Can you add anything related to... TV ruins your eyes. TV gives off radiation. Sitting too close is bad. Those are the three things people kept on telling me a few years back. The first time I heard about the radiation thing, I responded, "







!"


----------



## Mmansueto

Quote:


Originally Posted by *TaiDinh* 
Can you add anything related to... TV ruins your eyes. TV gives off radiation. Sitting too close is bad. Those are the three things people kept on telling me a few years back. The first time I heard about the radiation thing, I responded, "







!"

Sure.
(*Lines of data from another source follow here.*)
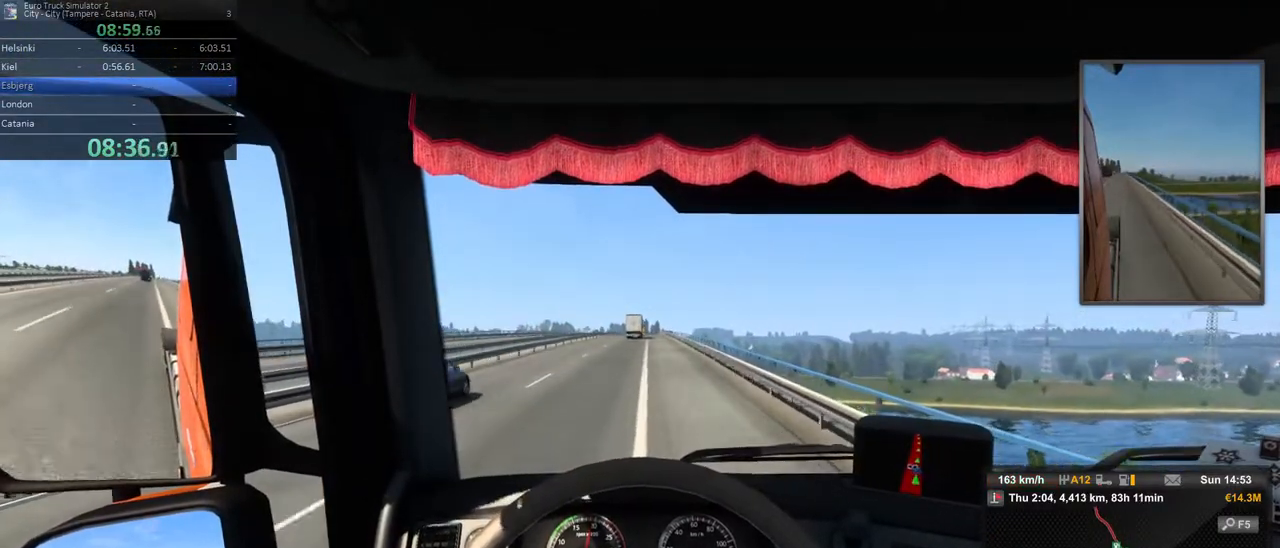
{"dt_ms": 500, "buttons": [], "left_stick": "center", "right_stick": "center", "events": []}
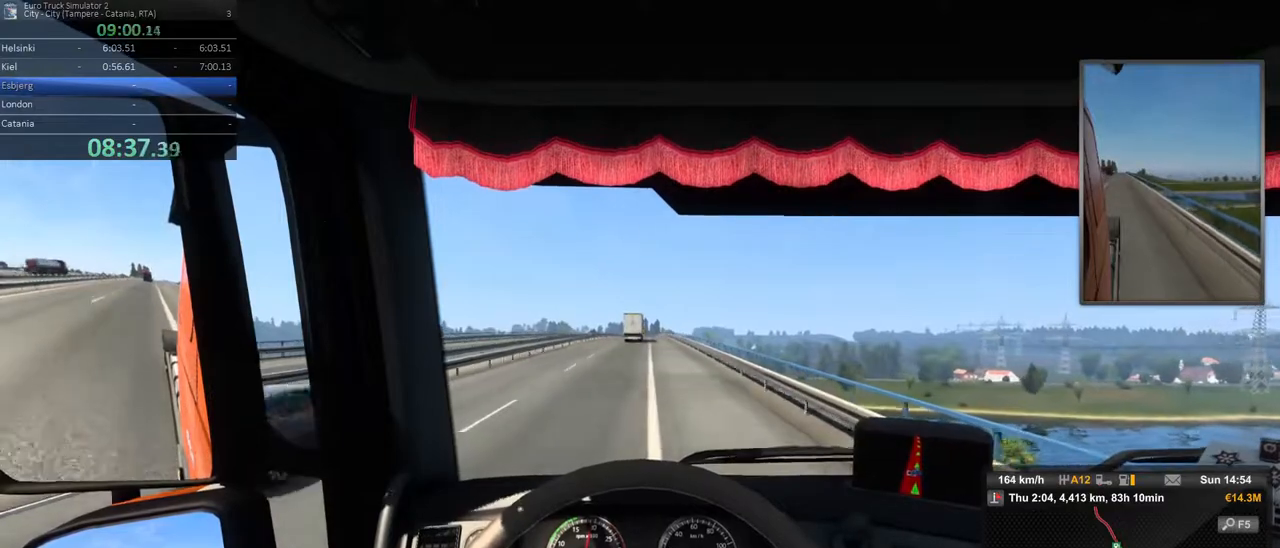
{"dt_ms": 500, "buttons": [], "left_stick": "left", "right_stick": "center", "events": [[133, "left_stick", "left"]]}
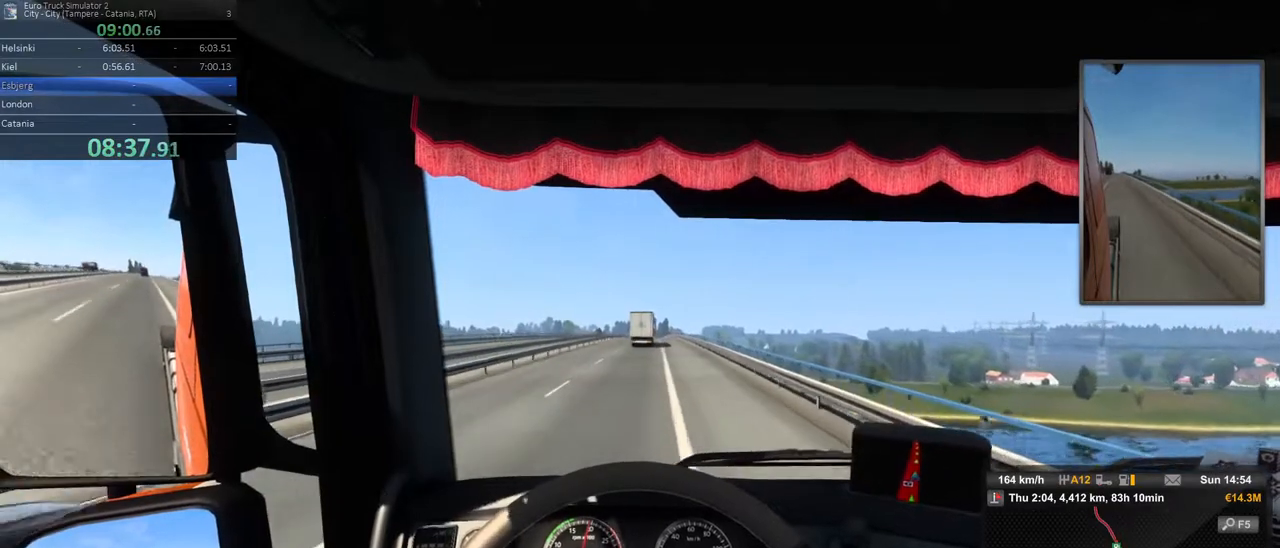
{"dt_ms": 500, "buttons": [], "left_stick": "center", "right_stick": "center", "events": [[83, "left_stick", "center"]]}
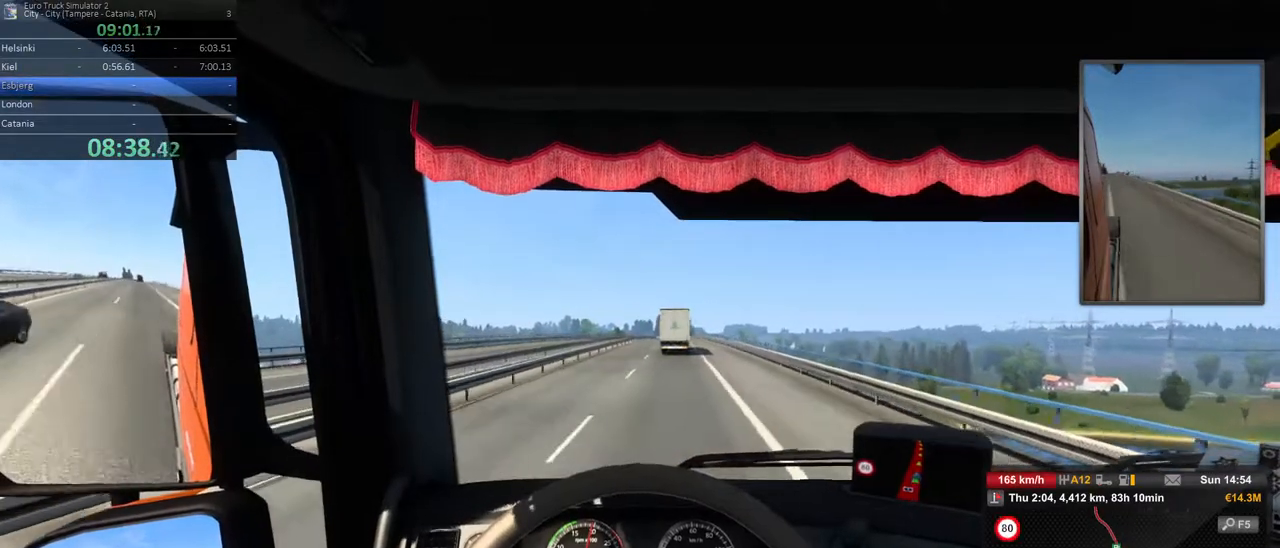
{"dt_ms": 500, "buttons": [], "left_stick": "center", "right_stick": "center", "events": []}
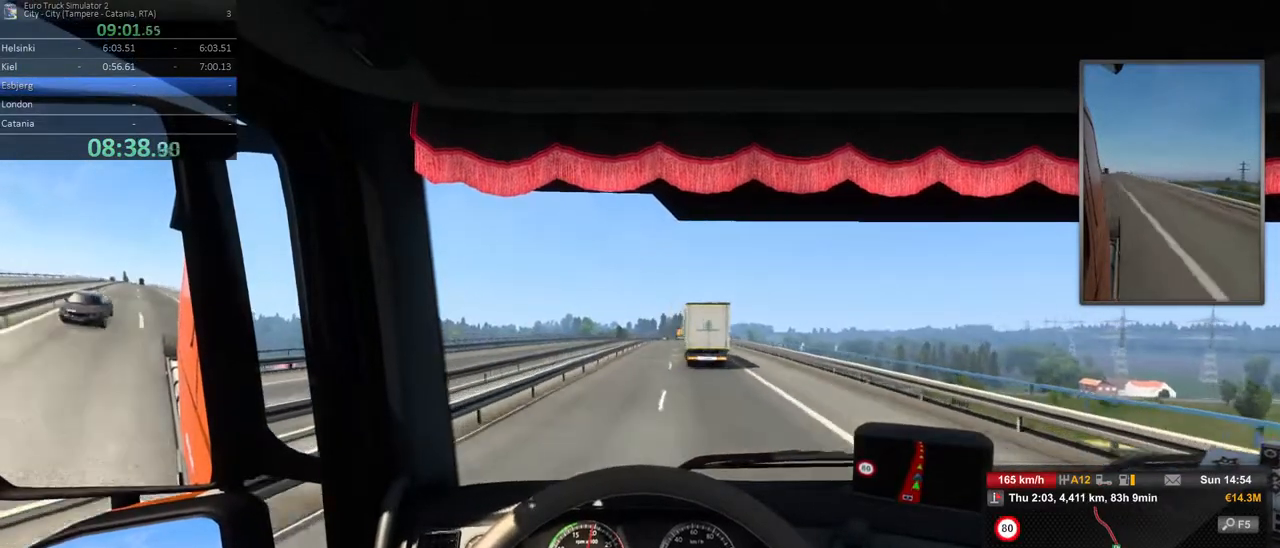
{"dt_ms": 500, "buttons": [], "left_stick": "center", "right_stick": "center", "events": [[233, "left_stick", "right"], [467, "left_stick", "center"]]}
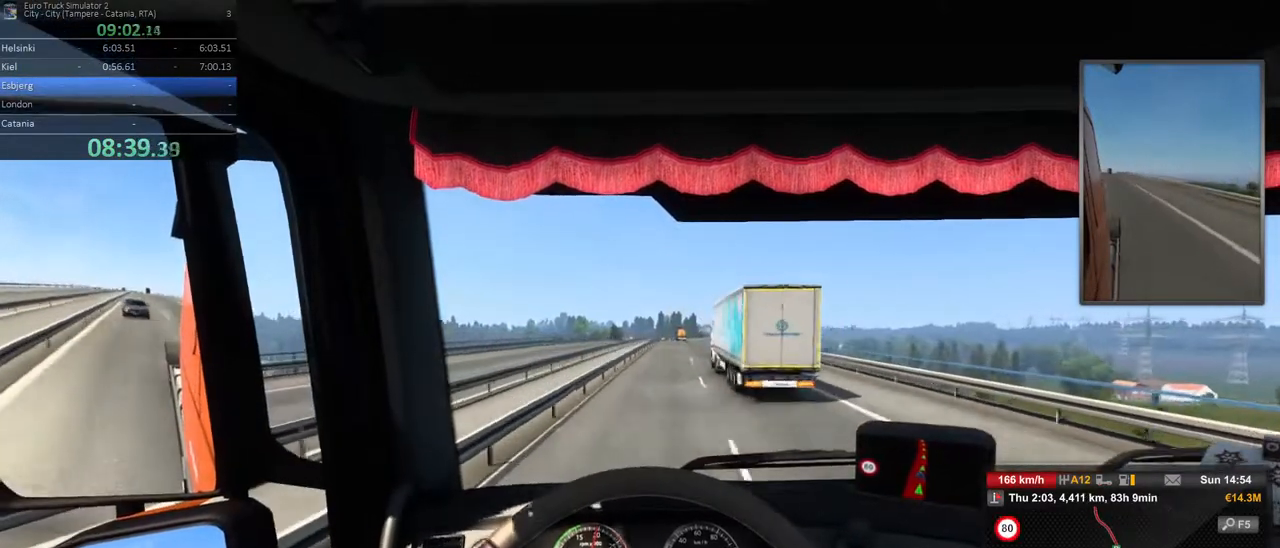
{"dt_ms": 500, "buttons": [], "left_stick": "right", "right_stick": "center", "events": [[333, "left_stick", "right"]]}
Great idea. I didn't think about that.


----------



## Mattb2e

Good read, I enjoyed it







. One question I have about monitors and Tv sets regarding High Definition is whats the difference between a HD tv and a HD LCD monitor? Being that LCD's have better resolutions than tv's do, does that technically make a 24" monitor HD? Maybe you could throw that in there as well, the difference between HD tv sets and monitors that can display high resolutions


----------



## Mmansueto

Quote:



Originally Posted by *Mattb2e*


Good read, I enjoyed it







. One question I have about monitors and Tv sets regarding High Definition is whats the difference between a HD tv and a HD LCD monitor? Being that LCD's have better resolutions than tv's do, does that technically make a 24" monitor HD? Maybe you could throw that in there as well, the difference between HD tv sets and monitors that can display high resolutions










Will do. I have slacked off on the updating. i have 5 pages of updates coming.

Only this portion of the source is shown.